I just ran into some interesting information on vitamins that are useful in the prevention and treatment of acne. I can not seem to find the original source of this research as it seems to have bee ncopied around to various sites around the internet.
In a double-blind trial, topical application of a 4% niacinamide gel twice daily for two months resulted in significant in improvement in people with acne.4 However, there is little reason to believe this vitamin would have similar actions if taken orally.

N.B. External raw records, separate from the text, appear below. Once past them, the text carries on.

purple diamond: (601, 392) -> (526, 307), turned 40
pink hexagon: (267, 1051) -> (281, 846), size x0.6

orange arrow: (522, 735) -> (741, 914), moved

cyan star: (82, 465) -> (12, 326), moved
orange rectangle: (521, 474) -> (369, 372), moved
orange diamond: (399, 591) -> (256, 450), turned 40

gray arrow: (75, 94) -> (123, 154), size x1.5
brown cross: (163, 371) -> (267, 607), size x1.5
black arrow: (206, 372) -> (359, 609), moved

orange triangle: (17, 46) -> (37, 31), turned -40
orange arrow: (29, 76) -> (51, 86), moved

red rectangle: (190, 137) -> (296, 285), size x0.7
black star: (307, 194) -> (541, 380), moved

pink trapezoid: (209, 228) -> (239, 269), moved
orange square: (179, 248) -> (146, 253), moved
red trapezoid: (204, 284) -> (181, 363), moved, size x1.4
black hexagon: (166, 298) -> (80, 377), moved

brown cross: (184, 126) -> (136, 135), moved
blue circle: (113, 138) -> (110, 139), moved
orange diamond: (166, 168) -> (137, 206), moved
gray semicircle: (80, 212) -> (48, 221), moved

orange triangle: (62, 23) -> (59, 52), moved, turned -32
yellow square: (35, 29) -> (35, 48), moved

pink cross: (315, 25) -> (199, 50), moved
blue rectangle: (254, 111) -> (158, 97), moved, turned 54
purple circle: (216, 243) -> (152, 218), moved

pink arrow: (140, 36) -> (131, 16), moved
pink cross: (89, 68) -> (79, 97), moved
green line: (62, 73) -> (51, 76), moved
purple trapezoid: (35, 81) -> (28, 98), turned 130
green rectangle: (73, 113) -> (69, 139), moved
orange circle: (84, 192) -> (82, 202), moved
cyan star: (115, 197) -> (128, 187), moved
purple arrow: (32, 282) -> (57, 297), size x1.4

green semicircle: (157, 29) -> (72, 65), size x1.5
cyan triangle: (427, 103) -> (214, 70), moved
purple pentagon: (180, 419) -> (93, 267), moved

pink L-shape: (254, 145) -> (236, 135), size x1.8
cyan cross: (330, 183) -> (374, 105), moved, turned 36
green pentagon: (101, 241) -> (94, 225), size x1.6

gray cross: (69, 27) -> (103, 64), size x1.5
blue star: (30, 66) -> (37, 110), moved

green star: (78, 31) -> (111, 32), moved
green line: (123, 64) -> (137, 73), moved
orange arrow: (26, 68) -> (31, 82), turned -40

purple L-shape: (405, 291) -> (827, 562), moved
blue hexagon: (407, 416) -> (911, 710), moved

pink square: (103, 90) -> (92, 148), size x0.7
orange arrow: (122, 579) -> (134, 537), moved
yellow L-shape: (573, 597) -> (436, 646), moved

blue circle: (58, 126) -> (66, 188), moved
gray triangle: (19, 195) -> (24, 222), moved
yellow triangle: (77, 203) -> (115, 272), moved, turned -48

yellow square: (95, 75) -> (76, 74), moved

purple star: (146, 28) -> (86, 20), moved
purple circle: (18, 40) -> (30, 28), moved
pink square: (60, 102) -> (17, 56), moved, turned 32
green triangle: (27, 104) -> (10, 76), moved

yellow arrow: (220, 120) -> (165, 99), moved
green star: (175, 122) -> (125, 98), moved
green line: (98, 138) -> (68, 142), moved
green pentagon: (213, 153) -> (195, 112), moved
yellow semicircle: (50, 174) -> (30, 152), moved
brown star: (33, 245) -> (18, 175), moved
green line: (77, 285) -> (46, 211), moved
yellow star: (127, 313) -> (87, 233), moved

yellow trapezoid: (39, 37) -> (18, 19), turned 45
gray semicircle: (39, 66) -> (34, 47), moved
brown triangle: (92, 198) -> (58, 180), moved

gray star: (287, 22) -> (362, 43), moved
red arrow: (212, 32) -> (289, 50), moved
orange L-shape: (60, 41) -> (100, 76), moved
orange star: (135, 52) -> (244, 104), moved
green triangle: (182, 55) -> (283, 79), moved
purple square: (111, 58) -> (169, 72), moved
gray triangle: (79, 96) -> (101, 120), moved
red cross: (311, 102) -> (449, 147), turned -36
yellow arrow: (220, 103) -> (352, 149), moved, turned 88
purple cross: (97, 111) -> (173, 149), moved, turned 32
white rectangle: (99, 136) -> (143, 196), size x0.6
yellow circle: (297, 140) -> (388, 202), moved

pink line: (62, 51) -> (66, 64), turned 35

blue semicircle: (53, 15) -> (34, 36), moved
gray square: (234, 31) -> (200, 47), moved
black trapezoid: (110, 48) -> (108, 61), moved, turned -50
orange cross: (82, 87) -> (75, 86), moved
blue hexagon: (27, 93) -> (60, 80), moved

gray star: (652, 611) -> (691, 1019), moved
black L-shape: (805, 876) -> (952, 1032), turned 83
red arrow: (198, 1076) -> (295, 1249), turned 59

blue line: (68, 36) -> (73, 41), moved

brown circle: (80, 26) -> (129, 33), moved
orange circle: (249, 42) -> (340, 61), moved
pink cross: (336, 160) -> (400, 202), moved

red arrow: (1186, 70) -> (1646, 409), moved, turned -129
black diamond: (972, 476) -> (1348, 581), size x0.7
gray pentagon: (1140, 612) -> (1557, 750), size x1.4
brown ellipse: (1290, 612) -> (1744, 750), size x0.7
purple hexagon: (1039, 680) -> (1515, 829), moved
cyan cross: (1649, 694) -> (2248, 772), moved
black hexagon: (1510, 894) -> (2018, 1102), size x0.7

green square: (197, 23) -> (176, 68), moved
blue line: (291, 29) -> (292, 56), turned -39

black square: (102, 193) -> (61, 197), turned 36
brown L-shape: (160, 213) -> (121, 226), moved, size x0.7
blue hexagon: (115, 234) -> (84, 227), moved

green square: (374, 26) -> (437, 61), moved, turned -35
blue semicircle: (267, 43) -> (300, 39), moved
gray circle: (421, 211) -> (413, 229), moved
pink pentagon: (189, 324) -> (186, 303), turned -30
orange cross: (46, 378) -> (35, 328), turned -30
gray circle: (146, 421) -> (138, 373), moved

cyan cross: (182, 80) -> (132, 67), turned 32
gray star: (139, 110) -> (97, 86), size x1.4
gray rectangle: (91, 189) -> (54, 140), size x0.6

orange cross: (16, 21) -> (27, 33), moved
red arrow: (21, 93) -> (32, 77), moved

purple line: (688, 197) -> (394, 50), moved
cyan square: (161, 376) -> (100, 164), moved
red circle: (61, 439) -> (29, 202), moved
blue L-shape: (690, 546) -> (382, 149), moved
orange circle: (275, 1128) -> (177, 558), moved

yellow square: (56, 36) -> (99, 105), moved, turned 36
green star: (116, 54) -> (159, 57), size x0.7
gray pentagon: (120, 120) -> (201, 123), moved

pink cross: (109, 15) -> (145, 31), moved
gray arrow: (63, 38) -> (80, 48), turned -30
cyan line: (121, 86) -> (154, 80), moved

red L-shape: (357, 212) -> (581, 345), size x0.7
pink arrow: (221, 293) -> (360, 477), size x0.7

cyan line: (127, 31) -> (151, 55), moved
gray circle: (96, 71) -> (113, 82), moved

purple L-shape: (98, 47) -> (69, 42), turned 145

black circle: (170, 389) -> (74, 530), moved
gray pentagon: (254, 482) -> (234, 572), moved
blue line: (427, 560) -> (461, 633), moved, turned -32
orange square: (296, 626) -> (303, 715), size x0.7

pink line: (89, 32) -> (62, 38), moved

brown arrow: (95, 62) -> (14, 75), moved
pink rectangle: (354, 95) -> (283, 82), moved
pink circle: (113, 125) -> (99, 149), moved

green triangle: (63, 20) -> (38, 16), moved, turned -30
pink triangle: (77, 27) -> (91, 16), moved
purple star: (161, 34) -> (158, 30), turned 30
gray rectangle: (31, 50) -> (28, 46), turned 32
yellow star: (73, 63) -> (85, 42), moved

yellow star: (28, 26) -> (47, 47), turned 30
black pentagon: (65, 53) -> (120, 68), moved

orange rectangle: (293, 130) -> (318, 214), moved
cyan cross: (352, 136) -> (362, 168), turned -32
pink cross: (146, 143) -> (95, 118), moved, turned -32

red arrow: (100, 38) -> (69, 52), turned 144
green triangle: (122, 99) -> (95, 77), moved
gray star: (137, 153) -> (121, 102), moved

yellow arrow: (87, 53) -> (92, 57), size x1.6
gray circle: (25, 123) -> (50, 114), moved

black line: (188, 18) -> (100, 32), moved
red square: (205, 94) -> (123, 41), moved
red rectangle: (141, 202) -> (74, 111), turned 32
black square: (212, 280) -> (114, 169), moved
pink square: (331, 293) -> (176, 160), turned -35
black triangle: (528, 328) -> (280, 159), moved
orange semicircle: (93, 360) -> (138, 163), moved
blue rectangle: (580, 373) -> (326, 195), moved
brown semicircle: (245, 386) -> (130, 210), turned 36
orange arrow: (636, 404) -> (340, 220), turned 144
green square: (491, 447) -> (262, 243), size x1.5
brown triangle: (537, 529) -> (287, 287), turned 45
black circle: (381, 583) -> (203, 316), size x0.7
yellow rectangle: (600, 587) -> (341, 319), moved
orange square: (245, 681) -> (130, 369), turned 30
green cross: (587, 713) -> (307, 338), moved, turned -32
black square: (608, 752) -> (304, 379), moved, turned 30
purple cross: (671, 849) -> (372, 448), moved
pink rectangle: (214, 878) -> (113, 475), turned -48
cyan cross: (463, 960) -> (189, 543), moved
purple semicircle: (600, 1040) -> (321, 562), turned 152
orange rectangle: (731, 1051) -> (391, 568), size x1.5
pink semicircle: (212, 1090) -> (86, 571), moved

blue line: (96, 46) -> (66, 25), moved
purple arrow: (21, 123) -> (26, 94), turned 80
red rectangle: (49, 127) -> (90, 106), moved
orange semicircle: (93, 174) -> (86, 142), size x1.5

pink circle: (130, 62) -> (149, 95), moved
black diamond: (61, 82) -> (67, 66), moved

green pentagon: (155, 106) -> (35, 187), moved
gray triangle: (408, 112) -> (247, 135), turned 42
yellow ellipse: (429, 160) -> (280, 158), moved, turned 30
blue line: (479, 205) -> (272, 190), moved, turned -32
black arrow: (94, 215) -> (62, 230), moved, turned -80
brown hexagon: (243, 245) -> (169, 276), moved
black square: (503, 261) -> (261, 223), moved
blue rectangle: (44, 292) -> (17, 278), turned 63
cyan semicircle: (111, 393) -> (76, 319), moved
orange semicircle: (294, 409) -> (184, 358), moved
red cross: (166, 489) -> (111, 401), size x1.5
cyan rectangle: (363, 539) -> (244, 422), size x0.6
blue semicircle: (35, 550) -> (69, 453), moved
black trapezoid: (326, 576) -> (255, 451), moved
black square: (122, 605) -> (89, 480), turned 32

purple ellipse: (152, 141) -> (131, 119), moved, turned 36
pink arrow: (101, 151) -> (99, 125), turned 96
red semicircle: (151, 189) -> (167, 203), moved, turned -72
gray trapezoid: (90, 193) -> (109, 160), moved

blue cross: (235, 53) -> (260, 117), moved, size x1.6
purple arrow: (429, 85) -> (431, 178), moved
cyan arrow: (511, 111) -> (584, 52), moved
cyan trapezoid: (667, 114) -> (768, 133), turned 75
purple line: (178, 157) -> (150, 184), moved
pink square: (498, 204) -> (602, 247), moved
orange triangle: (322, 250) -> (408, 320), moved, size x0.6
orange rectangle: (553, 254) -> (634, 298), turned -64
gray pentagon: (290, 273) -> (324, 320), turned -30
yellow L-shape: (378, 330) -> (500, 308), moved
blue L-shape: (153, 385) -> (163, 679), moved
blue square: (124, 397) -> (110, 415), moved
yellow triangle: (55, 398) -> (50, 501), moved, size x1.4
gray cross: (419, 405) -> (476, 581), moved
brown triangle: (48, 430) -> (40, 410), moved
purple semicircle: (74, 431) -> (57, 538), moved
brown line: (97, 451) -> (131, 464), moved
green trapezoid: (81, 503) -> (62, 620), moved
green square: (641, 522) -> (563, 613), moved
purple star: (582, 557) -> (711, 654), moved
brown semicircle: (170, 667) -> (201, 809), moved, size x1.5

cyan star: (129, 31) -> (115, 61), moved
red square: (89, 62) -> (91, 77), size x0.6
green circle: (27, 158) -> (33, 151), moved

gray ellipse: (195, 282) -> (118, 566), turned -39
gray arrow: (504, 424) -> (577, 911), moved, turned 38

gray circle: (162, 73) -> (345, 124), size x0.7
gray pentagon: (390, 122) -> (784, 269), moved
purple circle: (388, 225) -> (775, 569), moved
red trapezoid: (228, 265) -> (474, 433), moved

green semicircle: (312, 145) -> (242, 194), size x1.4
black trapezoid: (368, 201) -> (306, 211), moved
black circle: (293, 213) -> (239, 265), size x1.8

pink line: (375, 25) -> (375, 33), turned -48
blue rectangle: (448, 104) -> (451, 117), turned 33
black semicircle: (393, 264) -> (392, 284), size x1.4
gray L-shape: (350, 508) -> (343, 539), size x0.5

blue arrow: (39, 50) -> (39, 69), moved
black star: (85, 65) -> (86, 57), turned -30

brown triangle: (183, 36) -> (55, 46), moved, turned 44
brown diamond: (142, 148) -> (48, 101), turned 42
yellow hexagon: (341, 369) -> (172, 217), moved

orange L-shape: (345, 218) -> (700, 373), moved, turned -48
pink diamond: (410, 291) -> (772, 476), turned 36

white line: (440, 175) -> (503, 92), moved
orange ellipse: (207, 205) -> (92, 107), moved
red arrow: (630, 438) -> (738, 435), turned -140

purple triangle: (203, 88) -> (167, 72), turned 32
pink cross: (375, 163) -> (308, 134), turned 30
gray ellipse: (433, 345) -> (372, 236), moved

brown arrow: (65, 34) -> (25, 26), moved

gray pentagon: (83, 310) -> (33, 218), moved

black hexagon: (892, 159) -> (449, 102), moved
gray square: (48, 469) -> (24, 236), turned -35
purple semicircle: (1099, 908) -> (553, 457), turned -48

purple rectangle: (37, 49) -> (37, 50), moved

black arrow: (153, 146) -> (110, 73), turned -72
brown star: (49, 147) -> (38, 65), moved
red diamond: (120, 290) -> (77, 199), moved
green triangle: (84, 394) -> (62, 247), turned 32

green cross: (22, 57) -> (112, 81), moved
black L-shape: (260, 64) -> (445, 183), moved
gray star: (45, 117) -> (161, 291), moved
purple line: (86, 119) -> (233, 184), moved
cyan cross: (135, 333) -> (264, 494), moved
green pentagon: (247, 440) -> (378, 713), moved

Several double-blind trials indicate that zinc supplements reduce the severity of acne.5 6 7 8 In one double-blind trial,9 though not in another,10 zinc was found to be as effective as oral antibiotic therapy. Doctors sometimes suggest that people with acne take 30 mg of zinc two or three times per day for a few months, then 30 mg per day thereafter. It often takes 12 weeks before any improvement is seen. Long-term zinc supplementation requires 1-2 mg of copper per day to prevent copper deficiency.
Large quantities of vitamin A-such as 300,000 IU per day for females and 400,000-500,000 IU per day for males-have been used successfully to treat severe acne.11 However, unlike the long-lasting benefits of the synthetic prescription version of vitamin A (isotretinoin as Accutane-), the acne typically returns several months after natural vitamin A is discontinued. In addition, the large amounts of vitamin A needed to control acne can be toxic and should be used only under careful medical supervision.
In a preliminary trial, people with acne were given 2.5 grams of pantothenic acid orally four times per day, for a total of 10 grams per day-a remarkably high amount.12 A cream containing 20% pantothenic acid was also applied topically four to six times per day. With moderate acne, near-complete relief was seen within two months, while severe conditions took at least six months to respond. Eventually, the intake of pantothenic acid was reduced to 1 to 5 grams per day-still a very high amount.
A preliminary report suggested that vitamin B6 at 50 mg per day may alleviate premenstrual flare-ups of acne experienced by some women.13 While no controlled research has evaluated this possibility, an older controlled trial of resistant adolescent acne found that 50-250 mg per day decreased skin oiliness and improved acne in 75% of the participants.14 However, another preliminary report suggested that vitamin B6 supplements might exacerbate acne.